The level of functionality beyond this is to allow users to do useful things with their online files like creating albums and allowing people to link to files, etc... Here's a screenshot of Athena Backup showing the files found in thumbnail view. From here they will be able to be added to albums, emailed, etc...

All of these feature are planned for release next month. Stay tuned for more!

Sunday, March 2, 2008

To Limit Or Not To Limit - That Is The Question

We've spend a lot of time at Athena Backup debating whether to offer unlimited storage.

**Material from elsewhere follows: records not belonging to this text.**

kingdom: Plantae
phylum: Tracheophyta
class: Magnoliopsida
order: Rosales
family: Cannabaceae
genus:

There are some great things about an unlimited service:
  • people don't need to wonder about whether the service will work for you (well actually they do - but more on that later)
  • people don't have to make tricky decisions about what is worth backing up
Sadly, however, there are big downsides to an unlimited service. Storage costs are still significant (for example Amazon charges $0.15/GB/month) for storage so 100 GB is $15 - more than many services are charging. Clearly storage can be had for less than $0.15/GB, but by the time it's on the 'net it's a significant portion of that. What this means is:
  • a backup service either needs to cut off heavy users (you see language like that buried in the legalese for most services) OR
  • implement some sort of throttling to stop/slow the backing up of data until the user, in frustration, stops backing up so much data
Neither of these options is much good for the user. Will the service really backup the data you have? There's no way to tell...

So, after much soul searching, we've decided to price Athena Backup at $4.95/month for 50 GB.

Why 50 GB? We believe that 50 GB is a good amount of storage for photos and music. It provides clarity to our users and let's them manage their personal data. It let's us provide a great service and still be profitable without making people's lives difficult, either by cutting off their service or crippling their service.

Now to see what users think!

Monday, February 25, 2008

In the Beginning...

This is the first post of the Athena blog. The Athena blog talks about the Athena family of products - products which are designed to protect and share your personal files over the internet.

I am Andrew McGregor, one of the founders of Bronze Age Software Corp., the creators of the Athena family of products.